[ This post is written by mummyjaan ]
When Tharini put up October's great theme, I was reminded of countless family traditions which I saw while growing up. Being Ramadhan last month, I recalled many traditions associated with Ramadhan and Eid - I remembered my first fast, the first fast away from home, first Ramadhan with hubby, then with the children.
I also recounted several Eids spent in India and elsewhere in my nomadic life; I believe I have celebrated Eid in at least 10 different cities in the world. One of those Eids was spent in my in-laws' house, the year that I got married.
It was there that I came across the fun 'family tradition' I want to share with you - my father-in-law's "Sheer Khurma Competition", as I will call it.

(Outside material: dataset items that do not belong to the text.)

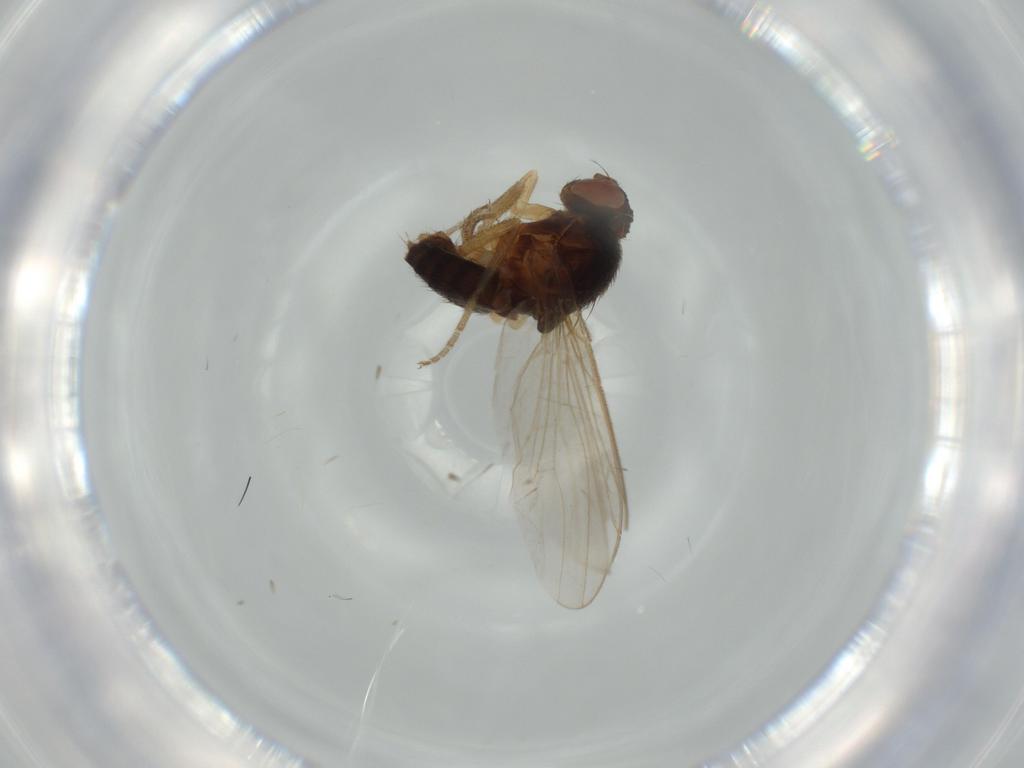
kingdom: Animalia
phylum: Arthropoda
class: Insecta
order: Diptera
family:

Sheer khurma is a traditional sweet made in many households on Eid ul Fitr ("Ramzan Eid"). It's also called 'Seviyan'. Sheer is Persian for 'milk' and khurma means 'dates', again in Persian. (The word is distinct from 'korma' which is a kind of spiced curry, although we have often ended up pronouncing the two the same). I do not know how or where the sweet originated, or when the vermicelli became an important ingredient, but dates and milk must certainly have been the primary ingredients.

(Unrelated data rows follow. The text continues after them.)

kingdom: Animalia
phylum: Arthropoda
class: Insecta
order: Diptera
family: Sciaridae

There are as many variations of it as cooks. From the vermicelli you use, the combination of dry fruits you put in, the amount of ghee you use (minimal or generous - I use sunflower oil!), to the kind of milk you use, whether you add cream, whether it's dripping with sugar or just has a hint of sweet in it, etc. Everyone seems to come up with a slightly different flavour. And of course, people can get as individual as they like with decorations.
This dessert - the sheer khurma - is traditionally the first thing eaten on Eid mornings. Symbolically, you 'break' the month-long fast on Eid day with milk and dates. Sheer khurma is prepared early, before the family goes out for the Eid prayer (usually just after sunrise - but varies a lot in Hyderabad in different venues). Once you get back - very hungry - from the Eid ki namaz, it's time for hearty biryani in some households (my in-laws), or the lighter chicken vermicelli ('murgh sevi') in others (my mum's house).
I won't dwell on the Eid celebrations, the decorations, the finery, the mehendi ,the "Eidis" (gifts) which all children look forward to excitedly. Or the Eid prayer, which is the heart of Eid. All of those are integral parts of the day, of course.
Once everyone is back home and has had breakfast, a steady stream of visitors descends onto my in-laws' house. Being the oldest in a large clan, my MIL's house is always a centre of activity. I call it the "Family headquarters".
My sasurji, after meeting the first few visitors, sets out to individually visit every one of his children's homes. All 8 homes of his daughters and daughters-in-law. The point of the visit is of course, to visit his children on the festival. But the fun part is when he samples each and every one's cooking and at the end of the day, declares one winner - the maker of the best sheer khurma. (He just 'samples' the food - being very careful about his diet and health).
This 'competition' has become something to look forward to.....
All my 'jethani's (husband's brothers' wives) and 'nands' vie to produce the best dessert. I spent one Eid with them in India, before moving to Ireland. As I was the bride and the youngest DIL, I wasn't expected to cook (did you hear that, girls??? I didn't cook in my in-laws' house for a year, and when I go back on vacation, I'm the 'guest' so I still don't). Anyway, I had the occasion to sample all their cooking (hubby and I went with him), and at the end of the day, the 'winner' was my 2nd eldest 'jethaniji', a superb cook. (Winner 3 years running).
I joked that my FIL had acted impartially - having picked a bahu over his 6 betis. I was new in the house and naive. As time passed, I came to know that in this family, at least, there isn't much difference between the bahus and the betis. Which is something truly wonderful. As far as he is concerned, they're all his betis.
The "competition" is an excuse. The actual Eid tradition that Abba is carrying on is visiting the daughters' homes and making them feel special. It does make everyone feel special when "Nana-hazrat" (or "Dada") shows up at the door. The children excitedly look forward to Nana's Eidis. We cherish the time when he puts his affectionate, benevolent hand on our heads and gives us his dua's (prayers).
My first and only Eid in my sasural was a memorable one. I look forward to the day when I will relocate to India again - I don't know when that will be, but I hope 'Abba' is healthy enough to visit my home, when I present him with my cooking. I know I would have a slim chance of winning, but more than that, I look forward to his tender hand on my head, blessing me, my husband and my children, praying for our health and long life, our success and happiness, in this world and the next. Inshallah.